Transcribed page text
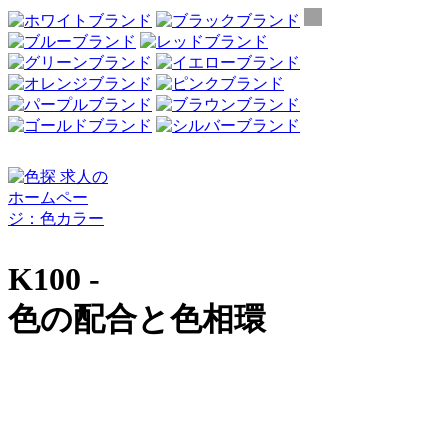
K100 -
色の配合と色相環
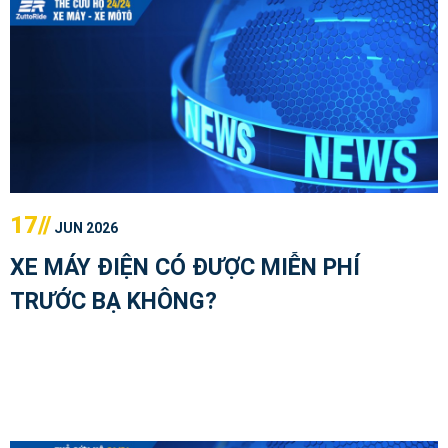
17//
JUN 2026
XE MÁY ĐIỆN CÓ ĐƯỢC MIỄN PHÍ
TRƯỚC BẠ KHÔNG?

● Task details
Retype the text lines from all of the entries above without changing anything, and leave the pictures out of your answer.

● Your solution
K100 -
色の配合と色相環
17//
JUN 2026
XE MÁY ĐIỆN CÓ ĐƯỢC MIỄN PHÍ
TRƯỚC BẠ KHÔNG?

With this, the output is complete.